QUOTED TEXT:
━━━━━━━━━━━━━━━━━━━━
If we look at larger numbers, the variety in factorizations becomes far greater. Consider this table of ways to factor 36:
\[
\begin{array}{cc}
\text{factorization} & \text{length} \\\
9 \cdot 4 + 0 \cdot 6 + 0 \cdot 9 & 9 \\\
6 \cdot 4 + 2 \cdot 6 + 0 \cdot 9 & 8 \\\
3 \cdot 4 + 4 \cdot 6 + 0 \cdot 9 & 7 \\\
3 \cdot 4 + 1 \cdot 6 + 2 \cdot 9 & 6 \\\
0 \cdot 4 + 6 \cdot 6 + 0 \cdot 9 & 6 \\\
0 \cdot 4 + 3 \cdot 6 + 2 \cdot 9 & 5 \\\
0 \cdot 4 + 0 \cdot 6 + 4 \cdot 9 & 4
\end{array}
\]
We have seven distinct ways we can factor 12. The shortest has four factors and the longest has nine; every length in between is represented.
From here we can ask a number of questions. How many ways can we order a given number of chicken nuggets? How many different lengths can these factorizations have? What patterns can we find?
All this is very different from what we’re used to. When we factor integers into prime numbers, the Fundamental Theorem of Arithmetic tells us that there is a unique way to do this. We generally learn this in grade school, and so from a very young age we’re used to having only one way to factor things. But this unique factorization property isn’t universal, and it doesn’t apply here.
Numerical semigroups essentially never have unique factorization. But we want to find ways to measure how notunique their factorization is.
The Delta Set
In my research I study something called the delta set of a semigroup. The delta set is a way of measuring how complicated the relationships among different factorizations can get.
For an element $x$ in a semigroup, we can look at all the factorizations of $x$, and then we can look at all the possible lengths of these factorizations. (In our example above, we had $\mathbf{L}(36) = \{4,5,6,7,8,9\}$; we don’t repeat the $6$ because we only care about which lengths are possible, and not how many times they occur). Then we can ask a bunch of questions about these sets of lengths.
A simple thing to compute is the elasticity of an element, which is just the ratio of the longest factorization to the shortest, and tells you how much the lengths can vary. (The elasticity of $36$ is $9/4$). A good exercise is to convince yourself that the largest elasticity of any element in a semigroup is the ratio of the largest generator to the smallest generator. (And thus that $36$ has the maximum possible elasticity for $\langle 4, 6, 9 \rangle$).
━━━━━━━━━━━━━━━━━━━━
THE DATA:

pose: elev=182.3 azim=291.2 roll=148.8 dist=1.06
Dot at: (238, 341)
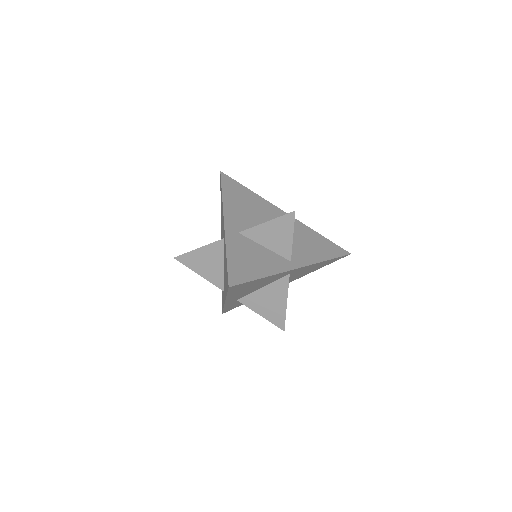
━━━━━━━━━━━━━━━━━━━━
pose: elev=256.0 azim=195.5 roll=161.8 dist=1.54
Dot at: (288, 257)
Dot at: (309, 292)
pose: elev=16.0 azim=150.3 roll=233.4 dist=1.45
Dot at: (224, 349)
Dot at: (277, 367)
━━━━━━━━━━━━━━━━━━━━
WHAT TO WORK ON:
1) Copy the passage on factorization from "All this is" to "doesn’t apply here.".
2) Repeat the lines of the records from the line with "pose: elev=16.0 azim=150.3" to the line with "Dot at: (277, 367)", including both of those lines.

RESPONSES:
1)
All this is very different from what we’re used to. When we factor integers into prime numbers, the Fundamental Theorem of Arithmetic tells us that there is a unique way to do this. We generally learn this in grade school, and so from a very young age we’re used to having only one way to factor things. But this unique factorization property isn’t universal, and it doesn’t apply here.

2)
pose: elev=16.0 azim=150.3 roll=233.4 dist=1.45
Dot at: (224, 349)
Dot at: (277, 367)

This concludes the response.